Özel Raportör, çalışmasında ayrıca, çok taraflı, Devlet ve Devlet dışı çeşitli aktörlere, Uluslararası Medeni ve Siyasi Haklar Sözleşmesi’nin 18(1) maddesiyle korunan düşünce özgürlüğünün nasıl korunacağı ve sağlanacağı konusunda önemli tavsiyelerde bulunuyor. Özellikle, BM insan hakları sistemini, bir Genel Yorum da dahil olmak üzere, özgürlüğün kapsamını ve içeriğini daha fazla netleştirmeye teşvik ediyor. Raporda, çalışmanın “düşünce” veya “düşünce özgürlüğü”nün ne olduğu konusundaki tartışmaları kesin olarak çözme amacı taşımadığı ancak hakkın içeriğini ve kapsamını BM sisteminde kapsamlı bir şekilde ifade etmeye yönelik ilk girişim olduğu aktarılıyor.
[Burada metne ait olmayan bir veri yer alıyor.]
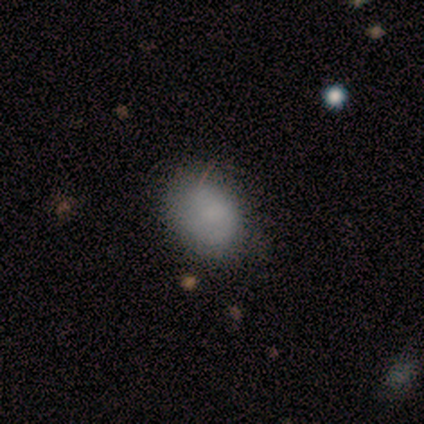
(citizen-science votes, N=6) Overall: smooth (83%). How rounded: in between (60%; round 40%). Merging: none (50%; minor disturbance 33%).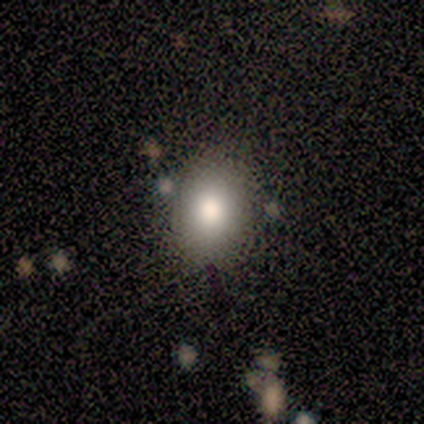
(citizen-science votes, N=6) smooth_or_featured: smooth (p=1.00)
how_rounded: round (p=0.67) [alt: in between p=0.33]
merging: none (p=1.00)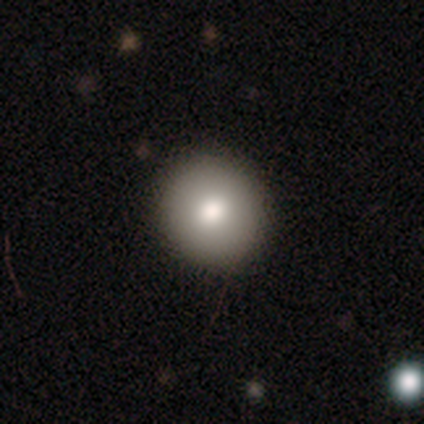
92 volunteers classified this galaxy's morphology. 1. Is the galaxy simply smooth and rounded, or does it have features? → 83% smooth, 10% featured or disk, 8% star or artifact.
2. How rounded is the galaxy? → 92% round, 5% in between, 3% cigar-shaped.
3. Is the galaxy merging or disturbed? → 94% none, 5% minor disturbance, 1% merger, 0% major disturbance.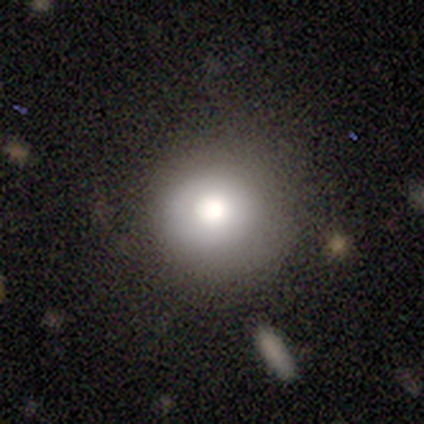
Smooth or featured?
  - smooth: 62% *
  - featured or disk: 27%
  - star or artifact: 11%
How rounded?
  - round: 91% *
  - in between: 9%
  - cigar-shaped: 0%
Merging?
  - none: 70% *
  - minor disturbance: 27%
  - major disturbance: 3%
  - merger: 0%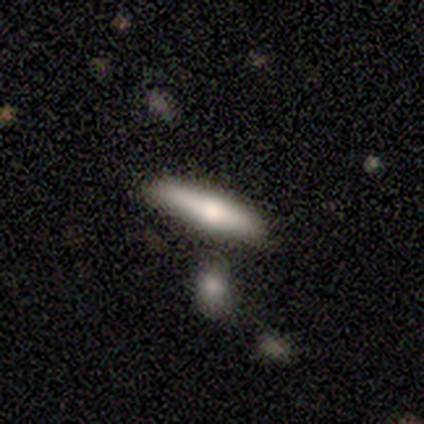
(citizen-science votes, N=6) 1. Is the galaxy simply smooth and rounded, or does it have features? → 50% smooth, 33% featured or disk, 17% star or artifact.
Uluslararası hukuk, bilim ve çeşitli paydaşların bakış açılarından yararlanan Özel Raportör ilk olarak bu hakkın dört özelliğini inceliyor:

  • Kişinin düşüncelerini açıklamama özgürlüğü;
  • düşüncelerinden dolayı cezalandırılmama özgürlüğü;
  • kişinin düşüncelerinde izin verilmeyen değişiklik yapılmasından özgür olma hakkı;
  • düşünce özgürlüğü için elverişli bir ortam.

Ayrıca, Özel Raportör hak ihlallerini yedi farklı alanda inceliyor:

  • İşkence veya zalimane, insanlık dışı veya aşağılayıcı muamele veya ceza;
  • gözetim;
  • zorla inancını değiştirme, din değiştirme karşıtı ve dine hakaret karşıtı çabalar;
  • entelektüel özgürlük ve eğitim;
  • mevcut ve gelişmekte olan teknolojiler;
  • akıl sağlığı;
  • din değiştirme uygulamaları.

Shaheed, düşünce özgürlüğünün aynı anda “derin ve geniş kapsamlı” olduğunu ifade ediyor. Bu özgürlüğün, aynı zamanda vicdan, din veya inanç veya diğer tüm konulardaki düşünceleri koruduğuna vurgu yapıyor. Bunun yanında, dile getirilsin veya getirilmesin bireyin inanç, görüş ve ifadelerini koruduğunu dile getiriyor. Düşünce özgürlüğü aynı zamanda bir din/inanç içindeki düşünceleri ve dinî olmayan düşünceleri de kapsıyor. Özel Raportör, bu hakkın ihlallerin ifade üzerinde caydırıcı bir etkisi ve bunun tam tersinin olabileceğinden bahsediyor.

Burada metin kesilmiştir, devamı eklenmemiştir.